(Collected data entries)
--- START ---
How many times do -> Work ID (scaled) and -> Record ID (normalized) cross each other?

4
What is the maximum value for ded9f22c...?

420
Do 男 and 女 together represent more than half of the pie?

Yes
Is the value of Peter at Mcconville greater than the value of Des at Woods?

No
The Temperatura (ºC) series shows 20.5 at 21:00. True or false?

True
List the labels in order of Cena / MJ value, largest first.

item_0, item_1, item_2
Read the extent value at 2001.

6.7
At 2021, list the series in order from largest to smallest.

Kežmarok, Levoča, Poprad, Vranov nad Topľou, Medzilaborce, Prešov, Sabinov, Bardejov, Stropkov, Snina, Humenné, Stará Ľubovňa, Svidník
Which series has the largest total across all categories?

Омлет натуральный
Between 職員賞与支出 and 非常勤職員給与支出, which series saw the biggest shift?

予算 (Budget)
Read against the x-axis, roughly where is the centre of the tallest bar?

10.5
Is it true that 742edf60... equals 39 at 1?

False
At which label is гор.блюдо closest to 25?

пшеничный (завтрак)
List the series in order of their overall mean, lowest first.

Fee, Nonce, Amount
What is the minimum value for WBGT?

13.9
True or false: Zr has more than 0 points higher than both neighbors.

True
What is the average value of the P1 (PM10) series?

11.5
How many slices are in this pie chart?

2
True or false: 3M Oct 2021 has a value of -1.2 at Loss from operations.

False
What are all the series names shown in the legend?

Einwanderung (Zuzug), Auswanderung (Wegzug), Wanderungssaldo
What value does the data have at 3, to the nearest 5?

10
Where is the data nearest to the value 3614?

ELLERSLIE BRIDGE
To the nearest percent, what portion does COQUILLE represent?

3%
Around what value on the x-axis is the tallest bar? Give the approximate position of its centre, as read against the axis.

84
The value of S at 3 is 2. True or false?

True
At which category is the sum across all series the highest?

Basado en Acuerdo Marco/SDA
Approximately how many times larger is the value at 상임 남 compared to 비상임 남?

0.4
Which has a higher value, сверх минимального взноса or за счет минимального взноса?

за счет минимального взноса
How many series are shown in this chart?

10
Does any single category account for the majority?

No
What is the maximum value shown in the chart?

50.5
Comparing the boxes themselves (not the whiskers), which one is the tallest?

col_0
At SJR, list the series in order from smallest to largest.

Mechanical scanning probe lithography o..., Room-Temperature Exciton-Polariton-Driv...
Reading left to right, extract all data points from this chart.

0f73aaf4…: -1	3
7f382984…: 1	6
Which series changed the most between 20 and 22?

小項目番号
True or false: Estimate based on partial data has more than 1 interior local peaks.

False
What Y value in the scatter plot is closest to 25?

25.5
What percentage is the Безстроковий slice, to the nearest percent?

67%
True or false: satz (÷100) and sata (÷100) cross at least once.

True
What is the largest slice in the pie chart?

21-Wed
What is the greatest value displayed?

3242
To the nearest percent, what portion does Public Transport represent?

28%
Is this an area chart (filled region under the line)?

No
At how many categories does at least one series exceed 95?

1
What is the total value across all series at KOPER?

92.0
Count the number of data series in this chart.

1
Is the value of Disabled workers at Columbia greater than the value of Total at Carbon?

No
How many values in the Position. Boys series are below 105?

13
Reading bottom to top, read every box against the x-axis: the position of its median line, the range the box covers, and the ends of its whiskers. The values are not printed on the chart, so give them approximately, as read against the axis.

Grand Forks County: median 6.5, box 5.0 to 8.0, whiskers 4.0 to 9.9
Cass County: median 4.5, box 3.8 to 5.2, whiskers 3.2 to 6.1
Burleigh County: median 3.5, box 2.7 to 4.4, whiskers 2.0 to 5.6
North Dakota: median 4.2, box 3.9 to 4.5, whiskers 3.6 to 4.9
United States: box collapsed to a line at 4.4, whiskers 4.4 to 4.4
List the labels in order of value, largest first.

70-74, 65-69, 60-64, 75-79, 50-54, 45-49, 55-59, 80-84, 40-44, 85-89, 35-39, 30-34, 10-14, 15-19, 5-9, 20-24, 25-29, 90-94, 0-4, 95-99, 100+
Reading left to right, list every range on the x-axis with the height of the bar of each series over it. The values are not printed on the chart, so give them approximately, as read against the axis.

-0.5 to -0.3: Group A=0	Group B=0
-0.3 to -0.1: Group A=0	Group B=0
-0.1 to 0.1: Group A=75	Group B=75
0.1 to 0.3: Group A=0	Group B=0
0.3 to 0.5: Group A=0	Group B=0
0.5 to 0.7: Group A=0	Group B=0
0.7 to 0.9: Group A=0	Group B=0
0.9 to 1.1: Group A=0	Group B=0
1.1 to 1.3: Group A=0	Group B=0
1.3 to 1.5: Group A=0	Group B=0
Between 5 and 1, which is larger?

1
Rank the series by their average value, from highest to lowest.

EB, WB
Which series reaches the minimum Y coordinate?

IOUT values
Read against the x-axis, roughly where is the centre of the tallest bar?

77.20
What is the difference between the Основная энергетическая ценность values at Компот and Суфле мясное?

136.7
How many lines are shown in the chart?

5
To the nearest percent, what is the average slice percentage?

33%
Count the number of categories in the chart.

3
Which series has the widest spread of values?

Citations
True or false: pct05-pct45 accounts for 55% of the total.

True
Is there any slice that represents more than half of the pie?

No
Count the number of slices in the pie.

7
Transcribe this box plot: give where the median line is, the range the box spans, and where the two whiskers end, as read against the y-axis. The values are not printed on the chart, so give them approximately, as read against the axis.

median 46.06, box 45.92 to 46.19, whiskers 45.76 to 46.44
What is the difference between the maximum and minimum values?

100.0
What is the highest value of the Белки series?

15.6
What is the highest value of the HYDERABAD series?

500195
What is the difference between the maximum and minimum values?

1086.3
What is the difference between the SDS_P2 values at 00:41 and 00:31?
--- END ---
[ABOUT THIS TASK] Convert the non-blank lines of the records above into a JSON list of strings, one string per line, covering every record.

[ANSWER BELOW]
[
  "How many times do -> Work ID (scaled) and -> Record ID (normalized) cross each other?",
  "4",
  "What is the maximum value for ded9f22c...?",
  "420",
  "Do 男 and 女 together represent more than half of the pie?",
  "Yes",
  "Is the value of Peter at Mcconville greater than the value of Des at Woods?",
  "No",
  "The Temperatura (ºC) series shows 20.5 at 21:00. True or false?",
  "True",
  "List the labels in order of Cena / MJ value, largest first.",
  "item_0, item_1, item_2",
  "Read the extent value at 2001.",
  "6.7",
  "At 2021, list the series in order from largest to smallest.",
  "Kežmarok, Levoča, Poprad, Vranov nad Topľou, Medzilaborce, Prešov, Sabinov, Bardejov, Stropkov, Snina, Humenné, Stará Ľubovňa, Svidník",
  "Which series has the largest total across all categories?",
  "Омлет натуральный",
  "Between 職員賞与支出 and 非常勤職員給与支出, which series saw the biggest shift?",
  "予算 (Budget)",
  "Read against the x-axis, roughly where is the centre of the tallest bar?",
  "10.5",
  "Is it true that 742edf60... equals 39 at 1?",
  "False",
  "At which label is гор.блюдо closest to 25?",
  "пшеничный (завтрак)",
  "List the series in order of their overall mean, lowest first.",
  "Fee, Nonce, Amount",
  "What is the minimum value for WBGT?",
  "13.9",
  "True or false: Zr has more than 0 points higher than both neighbors.",
  "True",
  "What is the average value of the P1 (PM10) series?",
  "11.5",
  "How many slices are in this pie chart?",
  "2",
  "True or false: 3M Oct 2021 has a value of -1.2 at Loss from operations.",
  "False",
  "What are all the series names shown in the legend?",
  "Einwanderung (Zuzug), Auswanderung (Wegzug), Wanderungssaldo",
  "What value does the data have at 3, to the nearest 5?",
  "10",
  "Where is the data nearest to the value 3614?",
  "ELLERSLIE BRIDGE",
  "To the nearest percent, what portion does COQUILLE represent?",
  "3%",
  "Around what value on the x-axis is the tallest bar? Give the approximate position of its centre, as read against the axis.",
  "84",
  "The value of S at 3 is 2. True or false?",
  "True",
  "At which category is the sum across all series the highest?",
  "Basado en Acuerdo Marco/SDA",
  "Approximately how many times larger is the value at 상임 남 compared to 비상임 남?",
  "0.4",
  "Which has a higher value, сверх минимального взноса or за счет минимального взноса?",
  "за счет минимального взноса",
  "How many series are shown in this chart?",
  "10",
  "Does any single category account for the majority?",
  "No",
  "What is the maximum value shown in the chart?",
  "50.5",
  "Comparing the boxes themselves (not the whiskers), which one is the tallest?",
  "col_0",
  "At SJR, list the series in order from smallest to largest.",
  "Mechanical scanning probe lithography o..., Room-Temperature Exciton-Polariton-Driv...",
  "Reading left to right, extract all data points from this chart.",
  "0f73aaf4…: -1\t3",
  "7f382984…: 1\t6",
  "Which series changed the most between 20 and 22?",
  "小項目番号",
  "True or false: Estimate based on partial data has more than 1 interior local peaks.",
  "False",
  "What Y value in the scatter plot is closest to 25?",
  "25.5",
  "What percentage is the Безстроковий slice, to the nearest percent?",
  "67%",
  "True or false: satz (÷100) and sata (÷100) cross at least once.",
  "True",
  "What is the largest slice in the pie chart?",
  "21-Wed",
  "What is the greatest value displayed?",
  "3242",
  "To the nearest percent, what portion does Public Transport represent?",
  "28%",
  "Is this an area chart (filled region under the line)?",
  "No",
  "At how many categories does at least one series exceed 95?",
  "1",
  "What is the total value across all series at KOPER?",
  "92.0",
  "Count the number of data series in this chart.",
  "1",
  "Is the value of Disabled workers at Columbia greater than the value of Total at Carbon?",
  "No",
  "How many values in the Position. Boys series are below 105?",
  "13",
  "Reading bottom to top, read every box against the x-axis: the position of its median line, the range the box covers, and the ends of its whiskers. The values are not printed on the chart, so give them approximately, as read against the axis.",
  "Grand Forks County: median 6.5, box 5.0 to 8.0, whiskers 4.0 to 9.9",
  "Cass County: median 4.5, box 3.8 to 5.2, whiskers 3.2 to 6.1",
  "Burleigh County: median 3.5, box 2.7 to 4.4, whiskers 2.0 to 5.6",
  "North Dakota: median 4.2, box 3.9 to 4.5, whiskers 3.6 to 4.9",
  "United States: box collapsed to a line at 4.4, whiskers 4.4 to 4.4",
  "List the labels in order of value, largest first.",
  "70-74, 65-69, 60-64, 75-79, 50-54, 45-49, 55-59, 80-84, 40-44, 85-89, 35-39, 30-34, 10-14, 15-19, 5-9, 20-24, 25-29, 90-94, 0-4, 95-99, 100+",
  "Reading left to right, list every range on the x-axis with the height of the bar of each series over it. The values are not printed on the chart, so give them approximately, as read against the axis.",
  "-0.5 to -0.3: Group A=0\tGroup B=0",
  "-0.3 to -0.1: Group A=0\tGroup B=0",
  "-0.1 to 0.1: Group A=75\tGroup B=75",
  "0.1 to 0.3: Group A=0\tGroup B=0",
  "0.3 to 0.5: Group A=0\tGroup B=0",
  "0.5 to 0.7: Group A=0\tGroup B=0",
  "0.7 to 0.9: Group A=0\tGroup B=0",
  "0.9 to 1.1: Group A=0\tGroup B=0",
  "1.1 to 1.3: Group A=0\tGroup B=0",
  "1.3 to 1.5: Group A=0\tGroup B=0",
  "Between 5 and 1, which is larger?",
  "1",
  "Rank the series by their average value, from highest to lowest.",
  "EB, WB",
  "Which series reaches the minimum Y coordinate?",
  "IOUT values",
  "Read against the x-axis, roughly where is the centre of the tallest bar?",
  "77.20",
  "What is the difference between the Основная энергетическая ценность values at Компот and Суфле мясное?",
  "136.7",
  "How many lines are shown in the chart?",
  "5",
  "To the nearest percent, what is the average slice percentage?",
  "33%",
  "Count the number of categories in the chart.",
  "3",
  "Which series has the widest spread of values?",
  "Citations",
  "True or false: pct05-pct45 accounts for 55% of the total.",
  "True",
  "Is there any slice that represents more than half of the pie?",
  "No",
  "Count the number of slices in the pie.",
  "7",
  "Transcribe this box plot: give where the median line is, the range the box spans, and where the two whiskers end, as read against the y-axis. The values are not printed on the chart, so give them approximately, as read against the axis.",
  "median 46.06, box 45.92 to 46.19, whiskers 45.76 to 46.44",
  "What is the difference between the maximum and minimum values?",
  "100.0",
  "What is the highest value of the Белки series?",
  "15.6",
  "What is the highest value of the HYDERABAD series?",
  "500195",
  "What is the difference between the maximum and minimum values?",
  "1086.3",
  "What is the difference between the SDS_P2 values at 00:41 and 00:31?"
]